A Worn Path by Eudora Welty, 1941
The magic trick:
Withholding for most of the story the main character’s main motivation
Merry Christmas from the SSMT website! I hope it’s as wonderful day for you as it was in your best Christmas memories of childhood.
Today’s story, “A Worn Path,” isn’t merry, but it’s wonderful and a great holiday read. An old black woman in Mississippi is making a long walk. Welty withholds the details from the reader for much of the story. Where is she going? Why is she going there? That absence of motivation does two things – it forces the reader to really focus on the woman’s fatigue, and secondly, it disorients the reader, putting us in much the same position as the woman. Both effects really get the reader inside the woman’s perspective. Consider that this is a white woman writing about a 90-year-old black woman – in the 1940s South, no less. It’s an impressive feat.
Anyway, by the time we do learn where the woman is going and the reason for her trip, we are so invested in this character that the emotional weight of the news hits us like a ton of bricks.
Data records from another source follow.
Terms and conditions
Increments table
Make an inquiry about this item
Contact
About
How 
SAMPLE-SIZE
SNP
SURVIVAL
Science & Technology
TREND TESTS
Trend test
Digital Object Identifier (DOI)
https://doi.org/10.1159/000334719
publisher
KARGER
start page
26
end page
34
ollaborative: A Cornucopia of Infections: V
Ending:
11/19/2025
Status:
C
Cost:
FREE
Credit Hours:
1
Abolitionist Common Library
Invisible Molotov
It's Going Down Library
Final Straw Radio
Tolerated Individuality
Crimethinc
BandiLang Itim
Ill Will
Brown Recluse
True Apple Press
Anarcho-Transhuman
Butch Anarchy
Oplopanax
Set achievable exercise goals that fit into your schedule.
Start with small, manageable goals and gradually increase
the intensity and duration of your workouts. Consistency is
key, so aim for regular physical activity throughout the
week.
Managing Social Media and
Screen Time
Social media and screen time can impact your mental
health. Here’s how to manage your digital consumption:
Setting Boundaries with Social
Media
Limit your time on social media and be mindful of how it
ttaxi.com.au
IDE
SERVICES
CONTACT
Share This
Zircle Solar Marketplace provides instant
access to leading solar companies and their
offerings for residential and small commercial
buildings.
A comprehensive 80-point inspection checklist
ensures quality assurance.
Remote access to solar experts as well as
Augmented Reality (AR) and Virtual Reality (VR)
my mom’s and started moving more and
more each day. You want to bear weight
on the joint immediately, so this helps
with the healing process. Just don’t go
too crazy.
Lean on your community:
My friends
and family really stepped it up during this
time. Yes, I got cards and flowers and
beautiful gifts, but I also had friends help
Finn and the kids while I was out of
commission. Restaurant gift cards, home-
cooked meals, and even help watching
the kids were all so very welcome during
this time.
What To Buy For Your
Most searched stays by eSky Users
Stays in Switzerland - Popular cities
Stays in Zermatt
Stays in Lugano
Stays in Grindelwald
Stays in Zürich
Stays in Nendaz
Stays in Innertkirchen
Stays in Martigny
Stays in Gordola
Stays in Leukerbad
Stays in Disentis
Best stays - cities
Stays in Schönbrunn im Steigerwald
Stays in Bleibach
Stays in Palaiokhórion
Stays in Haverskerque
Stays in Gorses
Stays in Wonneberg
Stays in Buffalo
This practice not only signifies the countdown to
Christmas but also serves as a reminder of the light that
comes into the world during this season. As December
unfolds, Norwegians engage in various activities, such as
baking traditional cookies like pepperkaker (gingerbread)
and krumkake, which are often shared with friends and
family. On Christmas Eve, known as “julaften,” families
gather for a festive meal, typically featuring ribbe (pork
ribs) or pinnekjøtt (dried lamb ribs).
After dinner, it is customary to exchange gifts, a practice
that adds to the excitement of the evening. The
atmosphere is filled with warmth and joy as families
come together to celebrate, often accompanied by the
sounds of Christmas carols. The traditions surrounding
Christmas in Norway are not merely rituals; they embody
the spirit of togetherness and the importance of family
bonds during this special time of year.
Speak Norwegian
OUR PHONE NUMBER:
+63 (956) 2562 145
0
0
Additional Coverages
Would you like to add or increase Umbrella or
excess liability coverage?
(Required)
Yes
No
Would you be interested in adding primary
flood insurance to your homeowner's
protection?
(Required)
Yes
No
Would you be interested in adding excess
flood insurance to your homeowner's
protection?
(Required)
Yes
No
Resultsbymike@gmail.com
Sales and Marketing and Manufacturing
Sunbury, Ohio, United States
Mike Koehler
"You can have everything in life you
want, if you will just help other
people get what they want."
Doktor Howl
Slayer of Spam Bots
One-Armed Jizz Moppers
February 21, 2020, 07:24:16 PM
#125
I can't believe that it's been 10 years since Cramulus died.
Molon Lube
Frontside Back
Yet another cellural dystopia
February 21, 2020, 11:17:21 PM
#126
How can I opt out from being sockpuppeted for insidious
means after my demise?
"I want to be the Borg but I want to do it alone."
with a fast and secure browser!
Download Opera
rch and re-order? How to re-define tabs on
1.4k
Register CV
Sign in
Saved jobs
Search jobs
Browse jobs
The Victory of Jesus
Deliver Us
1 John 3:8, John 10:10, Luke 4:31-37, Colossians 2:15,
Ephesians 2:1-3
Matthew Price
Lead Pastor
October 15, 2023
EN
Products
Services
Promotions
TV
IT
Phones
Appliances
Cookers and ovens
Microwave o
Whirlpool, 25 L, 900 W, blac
And that’s quite a trick on Welty’s part.
The selection:
She kicked her foot over the furrow, and with mouth drawn down, shook her head once or twice in a little strutting way. Some husks blew down and whirled in streamers about her skirts.
Then she went on, parting her way from side to side with the cane, through the whispering field. At last she came to the end, to a wagon track where the silver grass blew between the red ruts. The quail were walking around like pullets, seeming all dainty and unseen.
“Walk pretty,” she said. “This the easy place. This the easy going.”
She followed the track, swaying through the quiet bare fields, through the little strings of trees silver in their dead leaves, past cabins silver from weather, with the doors and windows boarded shut, all like old women under a spell sitting there. “I walking in their sleep,” she said, nodding her head vigorously.
In a ravine she went where a spring was silently flowing through a hollow log. Old Phoenix bent and drank. “Sweet-gum makes the water sweet,” she said, and drank more. “Nobody know who made this well, for it was here when I was born.”
The track crossed a swampy part where the moss hung as white as lace from every limb. “Sleep on, alligators, and blow your bubbles.” Then the track went into the road.
Deep, deep the road went down between the high green-colored banks. Overhead the live-oaks met, and it was as dark as a cave.